(Photos with camera intrinsics)
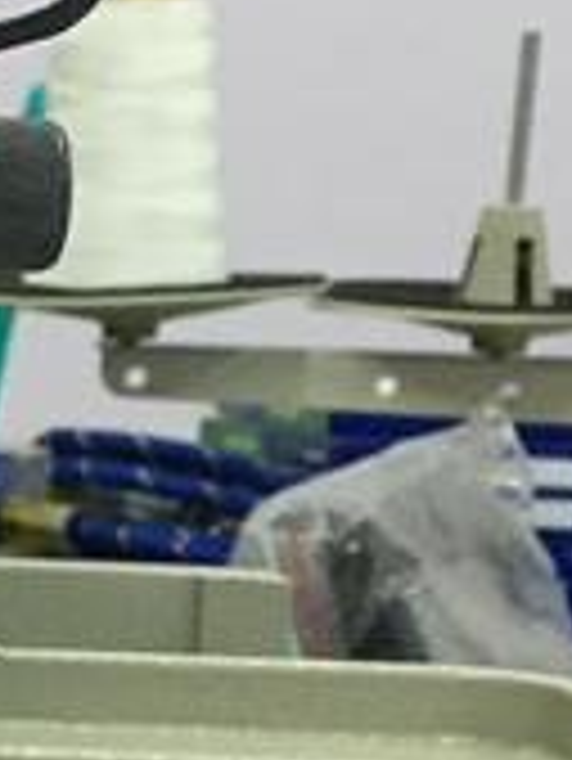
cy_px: 666
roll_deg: -2.0
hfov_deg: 10.1
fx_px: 3015
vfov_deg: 14.3
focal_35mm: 137
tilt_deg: -6.9
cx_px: -549
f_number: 2.2
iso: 200
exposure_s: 1/33
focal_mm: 4.15
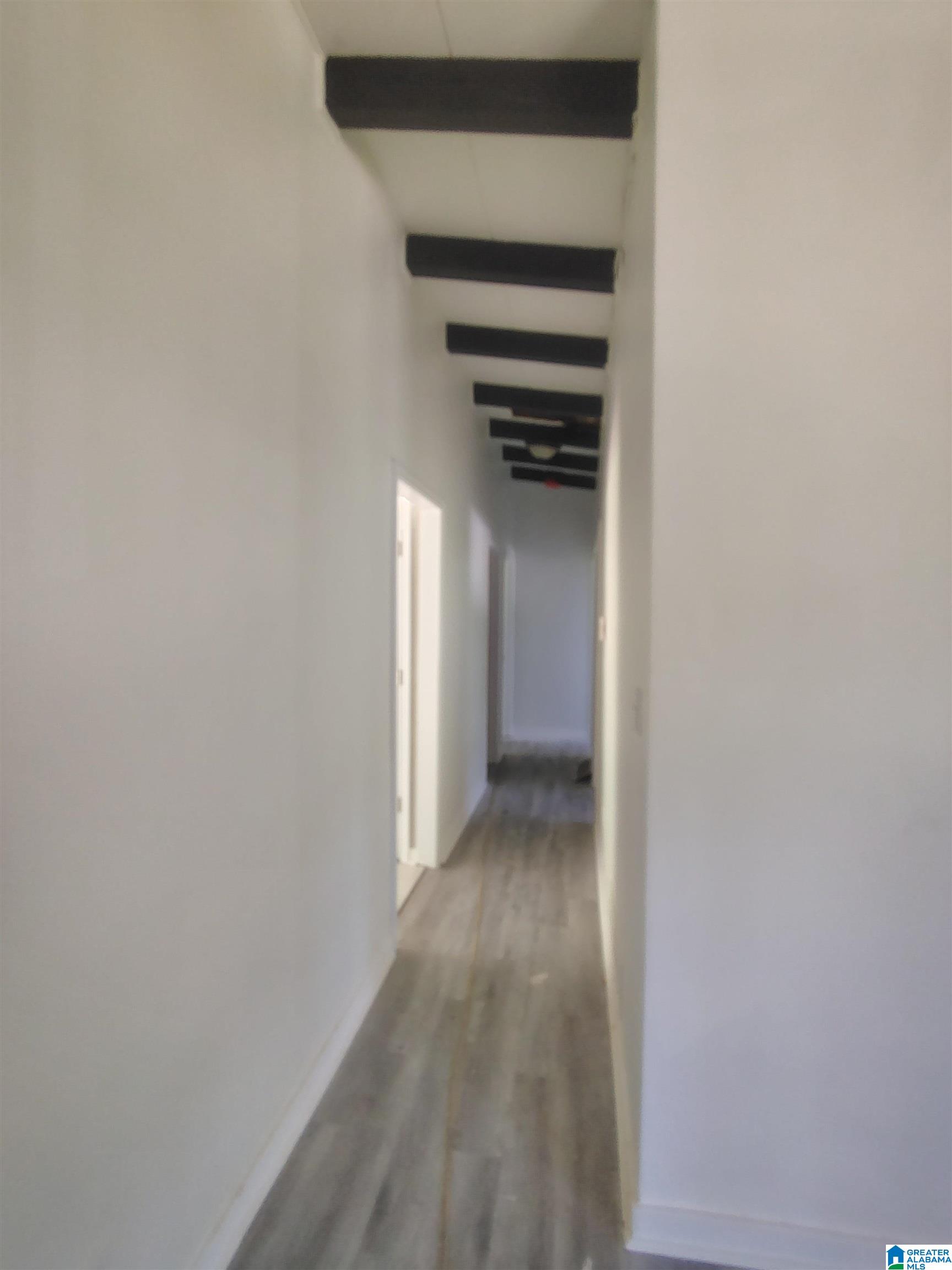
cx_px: 476
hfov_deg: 78.1
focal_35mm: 16
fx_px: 587
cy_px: 635
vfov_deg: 94.5
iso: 446
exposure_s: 1/24
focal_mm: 2.13
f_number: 2.2
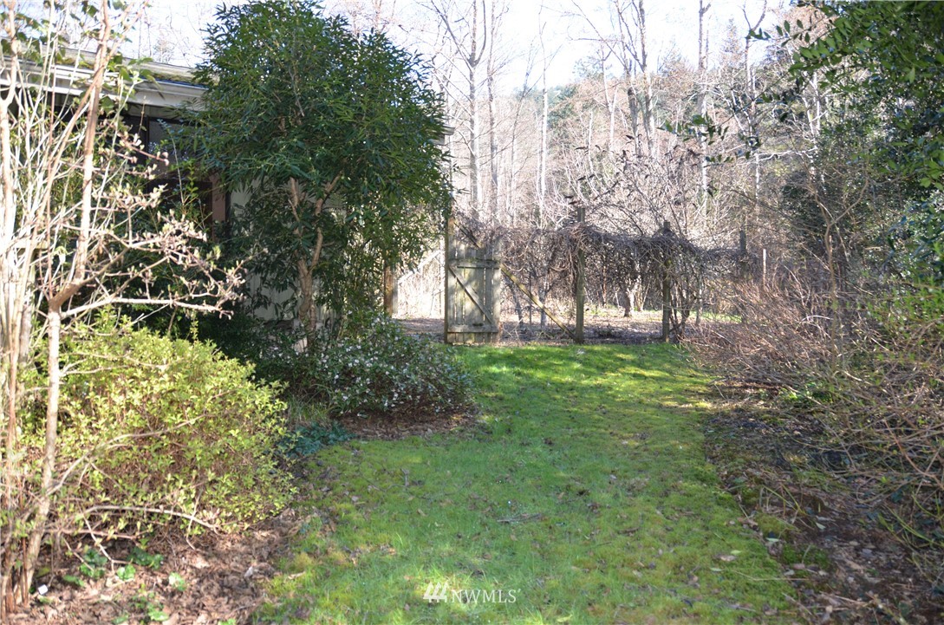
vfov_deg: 47.7
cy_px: 312
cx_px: 472
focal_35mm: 27
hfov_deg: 67.5
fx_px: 706
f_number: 3.5
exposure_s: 1/200
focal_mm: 18
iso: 200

* **Task statement**
Write out all the records again, exactly, minus any pictures.

* **Answer section**
cy_px: 666
roll_deg: -2.0
hfov_deg: 10.1
fx_px: 3015
vfov_deg: 14.3
focal_35mm: 137
tilt_deg: -6.9
cx_px: -549
f_number: 2.2
iso: 200
exposure_s: 1/33
focal_mm: 4.15
cx_px: 476
hfov_deg: 78.1
focal_35mm: 16
fx_px: 587
cy_px: 635
vfov_deg: 94.5
iso: 446
exposure_s: 1/24
focal_mm: 2.13
f_number: 2.2
vfov_deg: 47.7
cy_px: 312
cx_px: 472
focal_35mm: 27
hfov_deg: 67.5
fx_px: 706
f_number: 3.5
exposure_s: 1/200
focal_mm: 18
iso: 200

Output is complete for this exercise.